MACE_model_newrun-2024_debug.log

Thanks again and hope these info can help.

ilyes319 commented 1 month ago

Could send your input script, a small sample of your data and your model at ib467@cam.ac.uk so I can reproduce that myself. Also how are you parsing your E0s?

MengnanCui commented 1 month ago

Hi, hope the email fine you, the E0s were set inside the script, there is only one element in the datasets "Tungsten"

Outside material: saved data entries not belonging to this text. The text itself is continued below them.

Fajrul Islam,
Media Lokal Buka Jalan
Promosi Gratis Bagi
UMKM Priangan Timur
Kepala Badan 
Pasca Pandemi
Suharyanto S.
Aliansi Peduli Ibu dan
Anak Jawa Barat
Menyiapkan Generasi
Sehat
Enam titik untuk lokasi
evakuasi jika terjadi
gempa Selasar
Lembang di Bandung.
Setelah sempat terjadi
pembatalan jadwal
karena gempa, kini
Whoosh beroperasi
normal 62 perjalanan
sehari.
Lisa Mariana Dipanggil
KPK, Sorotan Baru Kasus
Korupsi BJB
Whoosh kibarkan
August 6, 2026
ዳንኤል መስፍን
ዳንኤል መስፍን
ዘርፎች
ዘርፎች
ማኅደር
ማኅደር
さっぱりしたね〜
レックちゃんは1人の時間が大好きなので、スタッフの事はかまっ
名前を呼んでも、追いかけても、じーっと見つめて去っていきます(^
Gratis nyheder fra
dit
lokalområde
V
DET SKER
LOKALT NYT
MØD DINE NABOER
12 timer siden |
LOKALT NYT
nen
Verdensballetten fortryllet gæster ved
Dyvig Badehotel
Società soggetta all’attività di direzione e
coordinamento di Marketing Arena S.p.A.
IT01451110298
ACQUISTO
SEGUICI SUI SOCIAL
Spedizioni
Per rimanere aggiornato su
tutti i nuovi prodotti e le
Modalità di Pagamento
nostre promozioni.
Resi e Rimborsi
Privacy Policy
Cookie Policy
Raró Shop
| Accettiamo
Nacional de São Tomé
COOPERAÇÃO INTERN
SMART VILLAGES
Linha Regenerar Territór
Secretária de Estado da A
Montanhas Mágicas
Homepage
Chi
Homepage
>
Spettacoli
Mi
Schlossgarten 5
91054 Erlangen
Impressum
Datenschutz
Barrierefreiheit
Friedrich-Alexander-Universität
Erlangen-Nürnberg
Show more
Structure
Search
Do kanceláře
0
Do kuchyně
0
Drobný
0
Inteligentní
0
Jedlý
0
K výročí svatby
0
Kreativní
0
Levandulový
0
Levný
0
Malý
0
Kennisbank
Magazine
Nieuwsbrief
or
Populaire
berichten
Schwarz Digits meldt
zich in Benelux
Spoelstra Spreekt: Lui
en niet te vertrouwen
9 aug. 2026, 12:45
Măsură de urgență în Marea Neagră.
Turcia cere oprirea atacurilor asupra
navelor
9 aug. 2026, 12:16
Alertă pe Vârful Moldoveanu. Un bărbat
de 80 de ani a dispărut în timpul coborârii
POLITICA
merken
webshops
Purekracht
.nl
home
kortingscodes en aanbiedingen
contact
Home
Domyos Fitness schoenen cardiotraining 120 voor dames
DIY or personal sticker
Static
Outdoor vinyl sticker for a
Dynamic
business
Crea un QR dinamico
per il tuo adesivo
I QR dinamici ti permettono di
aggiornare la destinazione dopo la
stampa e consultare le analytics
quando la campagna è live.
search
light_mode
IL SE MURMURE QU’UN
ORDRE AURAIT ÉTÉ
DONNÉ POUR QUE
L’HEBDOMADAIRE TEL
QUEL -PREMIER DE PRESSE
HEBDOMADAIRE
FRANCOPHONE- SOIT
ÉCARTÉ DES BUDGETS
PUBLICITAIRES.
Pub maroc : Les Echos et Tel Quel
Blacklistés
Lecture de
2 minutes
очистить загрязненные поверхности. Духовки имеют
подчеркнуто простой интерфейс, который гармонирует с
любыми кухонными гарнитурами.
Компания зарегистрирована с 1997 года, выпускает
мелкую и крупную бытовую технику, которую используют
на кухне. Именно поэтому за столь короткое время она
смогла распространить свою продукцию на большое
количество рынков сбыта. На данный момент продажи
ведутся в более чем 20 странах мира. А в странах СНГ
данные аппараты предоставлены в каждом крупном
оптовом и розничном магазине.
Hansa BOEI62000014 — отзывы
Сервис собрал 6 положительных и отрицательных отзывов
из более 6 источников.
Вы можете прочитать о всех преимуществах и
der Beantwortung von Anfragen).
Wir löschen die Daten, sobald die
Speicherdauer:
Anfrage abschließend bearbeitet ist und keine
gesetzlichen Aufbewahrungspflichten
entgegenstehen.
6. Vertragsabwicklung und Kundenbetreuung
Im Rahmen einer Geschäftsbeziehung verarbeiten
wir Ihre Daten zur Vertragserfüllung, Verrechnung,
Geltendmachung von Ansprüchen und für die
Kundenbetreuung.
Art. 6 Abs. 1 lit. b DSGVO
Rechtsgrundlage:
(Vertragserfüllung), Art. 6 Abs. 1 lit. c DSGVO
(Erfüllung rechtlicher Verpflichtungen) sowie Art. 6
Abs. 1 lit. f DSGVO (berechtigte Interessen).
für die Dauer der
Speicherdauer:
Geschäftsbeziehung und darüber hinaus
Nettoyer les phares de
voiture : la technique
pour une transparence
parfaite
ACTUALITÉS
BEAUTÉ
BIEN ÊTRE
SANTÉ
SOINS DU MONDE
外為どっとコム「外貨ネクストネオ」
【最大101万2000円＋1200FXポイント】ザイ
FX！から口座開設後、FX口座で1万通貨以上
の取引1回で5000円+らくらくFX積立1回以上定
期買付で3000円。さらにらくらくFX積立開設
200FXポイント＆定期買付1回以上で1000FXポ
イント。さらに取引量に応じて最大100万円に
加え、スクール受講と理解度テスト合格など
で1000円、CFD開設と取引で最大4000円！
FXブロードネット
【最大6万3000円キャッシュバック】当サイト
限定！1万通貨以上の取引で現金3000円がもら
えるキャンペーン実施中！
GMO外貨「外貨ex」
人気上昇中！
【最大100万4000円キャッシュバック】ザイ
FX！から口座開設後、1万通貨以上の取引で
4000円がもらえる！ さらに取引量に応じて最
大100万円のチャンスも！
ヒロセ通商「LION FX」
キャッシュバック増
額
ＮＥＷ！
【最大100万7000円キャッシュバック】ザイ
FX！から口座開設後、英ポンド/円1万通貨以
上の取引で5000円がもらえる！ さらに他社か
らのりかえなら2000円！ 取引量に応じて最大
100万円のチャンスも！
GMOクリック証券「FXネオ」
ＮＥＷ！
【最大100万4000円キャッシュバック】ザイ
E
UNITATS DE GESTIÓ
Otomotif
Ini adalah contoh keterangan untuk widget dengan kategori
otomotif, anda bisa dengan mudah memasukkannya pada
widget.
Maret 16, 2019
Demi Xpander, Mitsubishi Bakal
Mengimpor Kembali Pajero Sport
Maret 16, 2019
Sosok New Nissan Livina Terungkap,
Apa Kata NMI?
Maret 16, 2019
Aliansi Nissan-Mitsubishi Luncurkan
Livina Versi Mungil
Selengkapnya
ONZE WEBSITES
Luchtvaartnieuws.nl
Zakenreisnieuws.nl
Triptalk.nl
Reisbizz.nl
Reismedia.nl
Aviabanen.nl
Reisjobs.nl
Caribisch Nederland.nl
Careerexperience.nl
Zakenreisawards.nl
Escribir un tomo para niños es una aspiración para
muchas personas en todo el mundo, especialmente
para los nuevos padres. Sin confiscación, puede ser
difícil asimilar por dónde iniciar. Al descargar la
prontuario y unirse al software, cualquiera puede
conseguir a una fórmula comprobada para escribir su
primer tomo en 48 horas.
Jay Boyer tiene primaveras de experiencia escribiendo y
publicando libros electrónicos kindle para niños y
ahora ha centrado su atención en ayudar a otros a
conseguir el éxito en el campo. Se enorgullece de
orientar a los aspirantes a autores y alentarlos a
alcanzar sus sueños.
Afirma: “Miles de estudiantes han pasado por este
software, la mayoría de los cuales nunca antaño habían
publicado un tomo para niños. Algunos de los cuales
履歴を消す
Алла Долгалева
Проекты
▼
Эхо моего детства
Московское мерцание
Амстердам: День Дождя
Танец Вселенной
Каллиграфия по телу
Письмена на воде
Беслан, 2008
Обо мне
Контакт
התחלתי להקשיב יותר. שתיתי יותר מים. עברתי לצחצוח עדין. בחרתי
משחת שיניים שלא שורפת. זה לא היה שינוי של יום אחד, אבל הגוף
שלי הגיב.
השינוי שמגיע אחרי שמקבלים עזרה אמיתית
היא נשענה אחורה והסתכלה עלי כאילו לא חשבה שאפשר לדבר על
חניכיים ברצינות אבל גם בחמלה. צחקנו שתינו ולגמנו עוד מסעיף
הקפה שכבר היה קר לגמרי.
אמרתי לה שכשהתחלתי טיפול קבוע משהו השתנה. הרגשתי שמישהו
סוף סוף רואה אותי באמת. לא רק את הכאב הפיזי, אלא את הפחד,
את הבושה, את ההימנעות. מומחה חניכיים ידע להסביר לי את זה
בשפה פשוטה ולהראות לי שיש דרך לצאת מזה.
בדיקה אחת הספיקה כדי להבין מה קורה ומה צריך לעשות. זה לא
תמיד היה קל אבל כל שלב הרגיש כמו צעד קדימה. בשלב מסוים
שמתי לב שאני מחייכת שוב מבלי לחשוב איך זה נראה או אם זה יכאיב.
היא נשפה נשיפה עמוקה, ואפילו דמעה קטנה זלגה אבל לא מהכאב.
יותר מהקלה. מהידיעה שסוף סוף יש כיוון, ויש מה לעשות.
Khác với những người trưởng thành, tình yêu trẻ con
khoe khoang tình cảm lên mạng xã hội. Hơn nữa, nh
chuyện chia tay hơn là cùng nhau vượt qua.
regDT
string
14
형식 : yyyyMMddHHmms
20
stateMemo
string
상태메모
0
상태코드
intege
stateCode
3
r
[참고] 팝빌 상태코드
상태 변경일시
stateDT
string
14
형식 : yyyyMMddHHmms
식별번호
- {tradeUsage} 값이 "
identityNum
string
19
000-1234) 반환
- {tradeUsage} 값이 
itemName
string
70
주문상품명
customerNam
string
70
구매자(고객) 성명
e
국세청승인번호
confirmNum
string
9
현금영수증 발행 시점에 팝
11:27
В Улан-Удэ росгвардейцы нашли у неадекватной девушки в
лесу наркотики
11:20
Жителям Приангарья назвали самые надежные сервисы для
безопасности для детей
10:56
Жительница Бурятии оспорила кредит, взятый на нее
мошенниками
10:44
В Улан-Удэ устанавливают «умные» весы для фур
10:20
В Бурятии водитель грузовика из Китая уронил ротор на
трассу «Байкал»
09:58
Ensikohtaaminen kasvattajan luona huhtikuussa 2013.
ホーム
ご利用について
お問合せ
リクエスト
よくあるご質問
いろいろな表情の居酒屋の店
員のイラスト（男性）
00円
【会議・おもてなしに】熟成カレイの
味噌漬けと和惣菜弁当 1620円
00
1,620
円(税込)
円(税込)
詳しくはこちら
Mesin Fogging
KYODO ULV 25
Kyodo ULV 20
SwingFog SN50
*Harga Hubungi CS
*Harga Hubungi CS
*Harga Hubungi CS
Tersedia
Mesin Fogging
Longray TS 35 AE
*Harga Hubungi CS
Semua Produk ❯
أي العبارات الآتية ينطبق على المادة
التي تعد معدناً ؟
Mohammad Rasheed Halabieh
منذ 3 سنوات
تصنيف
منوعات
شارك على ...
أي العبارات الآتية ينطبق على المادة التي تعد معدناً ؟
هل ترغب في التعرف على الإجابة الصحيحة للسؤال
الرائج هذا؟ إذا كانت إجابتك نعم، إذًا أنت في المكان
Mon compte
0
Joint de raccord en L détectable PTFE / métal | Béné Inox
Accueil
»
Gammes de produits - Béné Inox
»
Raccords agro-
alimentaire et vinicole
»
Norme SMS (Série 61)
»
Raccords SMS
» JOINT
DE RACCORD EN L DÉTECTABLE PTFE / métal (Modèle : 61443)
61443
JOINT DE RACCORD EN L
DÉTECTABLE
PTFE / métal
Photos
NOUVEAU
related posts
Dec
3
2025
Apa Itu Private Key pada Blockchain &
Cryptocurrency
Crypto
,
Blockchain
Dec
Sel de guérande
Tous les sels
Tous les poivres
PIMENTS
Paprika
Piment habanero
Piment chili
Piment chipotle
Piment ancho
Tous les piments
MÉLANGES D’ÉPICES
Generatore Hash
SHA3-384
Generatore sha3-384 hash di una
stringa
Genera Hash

MengnanCui commented 1 month ago

by the way, the E0s for pretrained models are set all the same in the input script but from DFTB calculation {74: -29.330717613489064}, as you can find, there are dftb_ tagged energy&forces inside all the data as well.

gabor1 commented 1 month ago

the E0s need to be calculated with the same method as the data you are fitting

MengnanCui commented 1 month ago

Yes, that's so I have dftb E0s for pretraining on dftb, the dft E0s for finetuning on dft.

ilyes319 commented 3 weeks ago

@MengnanCui I should have fixed that in the main branch. Could you try and tell me if it is fixed indeed.

MengnanCui commented 2 weeks ago

Hi, Ilyes. I submitted a job, it worked very well until now. The bug is fixed. Thank you very much!